(Job item)
Could you continue the message asking whether this action counts as "Collaborative advocacy" under the Foundation's guideline, starting right after its last sentence?

(Text shown)

-*-*-

Would this action fall under "Collaborative advocacy" in the Foundation
Policy and Political Association Guideline? The section refers to
"collaborat[ing] with another organization to take action on a particular
policy or political question". The example given is signing a petition by
the EFF against Internet censorship. The required steps include (among
other requirements) consultation with the Public Policy Advisory Group,
along with getting consensus in a broader RfC except where time does not
permit. I find it difficult to believe that this situation is so critical
and urgent that an RfC in advance was impossible, so if it does fall under
that section, the policy was yet again violated. Frankly, I don't believe
that an RfC would pass in the first place. If you've been following the
earlier thread, you may be aware that there is increasing alarm at the risk
of the movement being hijacked by political interests, and this new action
is not helping matters.

-*-*-

(Data supplied)
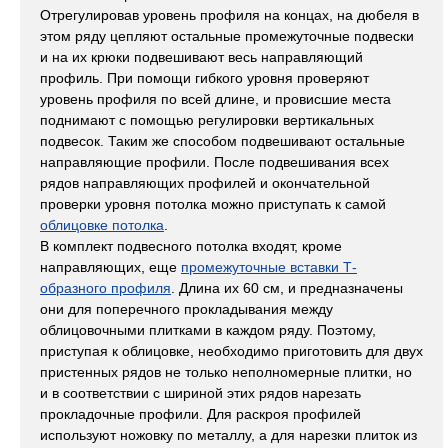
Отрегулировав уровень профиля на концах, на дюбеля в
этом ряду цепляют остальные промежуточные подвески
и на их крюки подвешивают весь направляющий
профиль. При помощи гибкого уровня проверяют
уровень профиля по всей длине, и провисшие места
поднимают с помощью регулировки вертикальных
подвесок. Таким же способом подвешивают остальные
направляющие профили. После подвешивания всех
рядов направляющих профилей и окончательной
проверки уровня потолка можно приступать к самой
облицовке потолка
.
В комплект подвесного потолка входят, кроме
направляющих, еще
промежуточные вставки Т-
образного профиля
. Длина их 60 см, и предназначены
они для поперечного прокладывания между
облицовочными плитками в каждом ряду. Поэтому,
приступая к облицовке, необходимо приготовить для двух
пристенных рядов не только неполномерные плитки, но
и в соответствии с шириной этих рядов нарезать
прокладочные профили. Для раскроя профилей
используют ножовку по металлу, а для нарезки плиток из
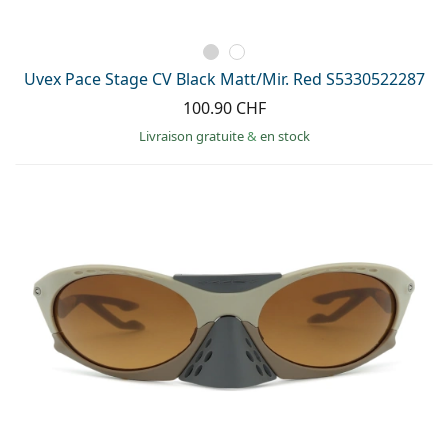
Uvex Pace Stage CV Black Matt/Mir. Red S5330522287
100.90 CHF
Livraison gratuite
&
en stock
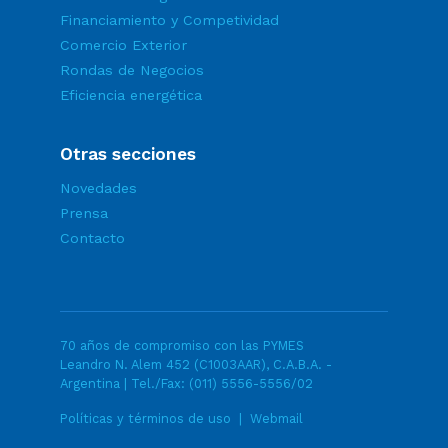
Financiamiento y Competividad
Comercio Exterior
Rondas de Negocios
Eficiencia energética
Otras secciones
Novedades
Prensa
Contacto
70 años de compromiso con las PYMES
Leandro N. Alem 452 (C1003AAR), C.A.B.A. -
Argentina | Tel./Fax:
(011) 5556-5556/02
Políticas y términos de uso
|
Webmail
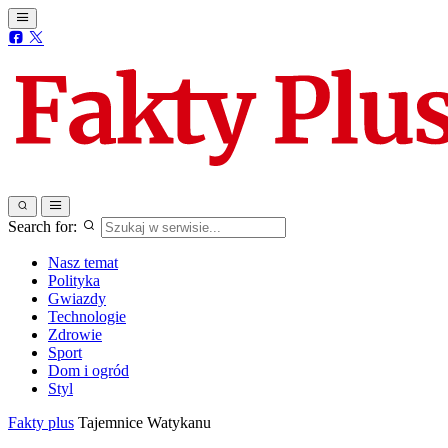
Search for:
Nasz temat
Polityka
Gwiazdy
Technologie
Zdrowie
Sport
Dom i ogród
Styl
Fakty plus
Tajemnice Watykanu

-*-*-

(Result for this exercise)
This was a unilateral political actions in a sensitive area without prior
discussion. The Guideline does say that the WMF may deviate from the policy
if specifically approved by the General Council, although I don't know why
deviating would be warranted here. Was this done here? Who was involved in
the decision? Was the Board consulted, as suggested by the guidelines
(although as an "Optional" step)? Or was it simply considered to not fall
under the policy at all? Is the guideline still in effect, or was it
eliminated or changed without the document on Meta being updated?

The amicus brief specifically challenges the refugee suspension, among
other areas. Is this topic considered to be within the WMF's goals, or was
bringing the WMF into an irrelevant political battle considered simply an
unavoidable side-effect in the effort to protect WMF operations by means of
national political intervention?

[1] https://meta.wikimedia.org/wiki/Legal/Foundation_Policy_and_Political_

On Mon, Feb 6, 2017 at 1:10 AM, Michelle Paulson <mpaul...@wikimedia.org>

> Dear All,
> Today, the Wikimedia Foundation joined with more than 90 other
> organizations in filing an amicus brief[1] in State of Washington v.
> Trump[2]
> currently before the Ninth Circuit Court of Appeals of the United States.
> This case challenges the recent executive order[3] issued in the United
> States on January 27, 2017, which establishes immigration and travel
> restrictions based on country of origin. Other signatories to the brief
> include Facebook, Levi Strauss & Co., Microsoft, Mozilla, and Paypal. The
> brief includes legal arguments against the order itself, and details the
> real and immediate impact these restrictions will have on the Wikimedia
> Foundation and other signatories’ staff, users, customers, and operations.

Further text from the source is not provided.